WORK INSTRUCTIONS: Write out every line of the material below in its original order, keeping each character and line break unchanged.

------ SOURCE DATA ------

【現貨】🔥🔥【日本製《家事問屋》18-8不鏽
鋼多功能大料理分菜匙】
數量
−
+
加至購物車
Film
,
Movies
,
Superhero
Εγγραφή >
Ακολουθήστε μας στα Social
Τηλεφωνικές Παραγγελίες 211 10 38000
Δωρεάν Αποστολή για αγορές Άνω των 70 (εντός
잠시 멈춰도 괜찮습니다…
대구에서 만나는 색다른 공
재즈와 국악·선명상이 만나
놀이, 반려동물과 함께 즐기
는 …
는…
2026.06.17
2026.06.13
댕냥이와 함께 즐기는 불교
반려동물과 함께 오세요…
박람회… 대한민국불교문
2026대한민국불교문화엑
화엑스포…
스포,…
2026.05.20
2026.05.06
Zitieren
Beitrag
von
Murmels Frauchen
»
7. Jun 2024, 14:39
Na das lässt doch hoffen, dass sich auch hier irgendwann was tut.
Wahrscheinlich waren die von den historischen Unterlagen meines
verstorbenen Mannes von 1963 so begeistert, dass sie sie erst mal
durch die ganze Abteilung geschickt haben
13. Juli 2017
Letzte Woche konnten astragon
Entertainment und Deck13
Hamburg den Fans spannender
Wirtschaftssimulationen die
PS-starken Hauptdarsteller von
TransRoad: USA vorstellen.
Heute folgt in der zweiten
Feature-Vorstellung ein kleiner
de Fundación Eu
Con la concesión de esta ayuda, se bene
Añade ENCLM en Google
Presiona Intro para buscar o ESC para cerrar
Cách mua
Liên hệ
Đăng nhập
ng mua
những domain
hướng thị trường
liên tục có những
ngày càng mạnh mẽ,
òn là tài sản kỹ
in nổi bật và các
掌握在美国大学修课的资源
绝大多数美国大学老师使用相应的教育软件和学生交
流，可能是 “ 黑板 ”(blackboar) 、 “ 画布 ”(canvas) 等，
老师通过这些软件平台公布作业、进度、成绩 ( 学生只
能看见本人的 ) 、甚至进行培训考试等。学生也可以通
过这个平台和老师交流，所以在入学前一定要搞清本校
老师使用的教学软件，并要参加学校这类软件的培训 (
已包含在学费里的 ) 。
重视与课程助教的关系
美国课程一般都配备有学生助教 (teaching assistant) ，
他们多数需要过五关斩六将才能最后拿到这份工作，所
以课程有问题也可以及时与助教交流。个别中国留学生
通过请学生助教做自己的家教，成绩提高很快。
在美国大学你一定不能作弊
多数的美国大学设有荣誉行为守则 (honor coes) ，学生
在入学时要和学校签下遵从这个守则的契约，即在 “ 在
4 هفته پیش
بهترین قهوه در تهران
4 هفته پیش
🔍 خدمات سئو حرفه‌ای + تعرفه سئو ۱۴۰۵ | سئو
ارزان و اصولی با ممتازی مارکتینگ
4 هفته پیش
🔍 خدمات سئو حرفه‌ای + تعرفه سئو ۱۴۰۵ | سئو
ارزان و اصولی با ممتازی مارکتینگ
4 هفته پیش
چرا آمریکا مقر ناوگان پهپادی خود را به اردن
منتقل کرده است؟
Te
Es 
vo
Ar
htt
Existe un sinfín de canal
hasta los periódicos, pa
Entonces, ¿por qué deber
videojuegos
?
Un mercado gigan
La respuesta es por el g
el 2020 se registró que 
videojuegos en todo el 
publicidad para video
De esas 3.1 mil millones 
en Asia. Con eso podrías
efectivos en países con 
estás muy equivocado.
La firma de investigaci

------

WRITTEN SOLUTION:
【現貨】🔥🔥【日本製《家事問屋》18-8不鏽
鋼多功能大料理分菜匙】
數量
−
+
加至購物車
Film
,
Movies
,
Superhero
Εγγραφή >
Ακολουθήστε μας στα Social
Τηλεφωνικές Παραγγελίες 211 10 38000
Δωρεάν Αποστολή για αγορές Άνω των 70 (εντός
잠시 멈춰도 괜찮습니다…
대구에서 만나는 색다른 공
재즈와 국악·선명상이 만나
놀이, 반려동물과 함께 즐기
는 …
는…
2026.06.17
2026.06.13
댕냥이와 함께 즐기는 불교
반려동물과 함께 오세요…
박람회… 대한민국불교문
2026대한민국불교문화엑
화엑스포…
스포,…
2026.05.20
2026.05.06
Zitieren
Beitrag
von
Murmels Frauchen
»
7. Jun 2024, 14:39
Na das lässt doch hoffen, dass sich auch hier irgendwann was tut.
Wahrscheinlich waren die von den historischen Unterlagen meines
verstorbenen Mannes von 1963 so begeistert, dass sie sie erst mal
durch die ganze Abteilung geschickt haben
13. Juli 2017
Letzte Woche konnten astragon
Entertainment und Deck13
Hamburg den Fans spannender
Wirtschaftssimulationen die
PS-starken Hauptdarsteller von
TransRoad: USA vorstellen.
Heute folgt in der zweiten
Feature-Vorstellung ein kleiner
de Fundación Eu
Con la concesión de esta ayuda, se bene
Añade ENCLM en Google
Presiona Intro para buscar o ESC para cerrar
Cách mua
Liên hệ
Đăng nhập
ng mua
những domain
hướng thị trường
liên tục có những
ngày càng mạnh mẽ,
òn là tài sản kỹ
in nổi bật và các
掌握在美国大学修课的资源
绝大多数美国大学老师使用相应的教育软件和学生交
流，可能是 “ 黑板 ”(blackboar) 、 “ 画布 ”(canvas) 等，
老师通过这些软件平台公布作业、进度、成绩 ( 学生只
能看见本人的 ) 、甚至进行培训考试等。学生也可以通
过这个平台和老师交流，所以在入学前一定要搞清本校
老师使用的教学软件，并要参加学校这类软件的培训 (
已包含在学费里的 ) 。
重视与课程助教的关系
美国课程一般都配备有学生助教 (teaching assistant) ，
他们多数需要过五关斩六将才能最后拿到这份工作，所
以课程有问题也可以及时与助教交流。个别中国留学生
通过请学生助教做自己的家教，成绩提高很快。
在美国大学你一定不能作弊
多数的美国大学设有荣誉行为守则 (honor coes) ，学生
在入学时要和学校签下遵从这个守则的契约，即在 “ 在
4 هفته پیش
بهترین قهوه در تهران
4 هفته پیش
🔍 خدمات سئو حرفه‌ای + تعرفه سئو ۱۴۰۵ | سئو
ارزان و اصولی با ممتازی مارکتینگ
4 هفته پیش
🔍 خدمات سئو حرفه‌ای + تعرفه سئو ۱۴۰۵ | سئو
ارزان و اصولی با ممتازی مارکتینگ
4 هفته پیش
چرا آمریکا مقر ناوگان پهپادی خود را به اردن
منتقل کرده است؟
Te
Es 
vo
Ar
htt
Existe un sinfín de canal
hasta los periódicos, pa
Entonces, ¿por qué deber
videojuegos
?
Un mercado gigan
La respuesta es por el g
el 2020 se registró que 
videojuegos en todo el 
publicidad para video
De esas 3.1 mil millones 
en Asia. Con eso podrías
efectivos en países con 
estás muy equivocado.
La firma de investigaci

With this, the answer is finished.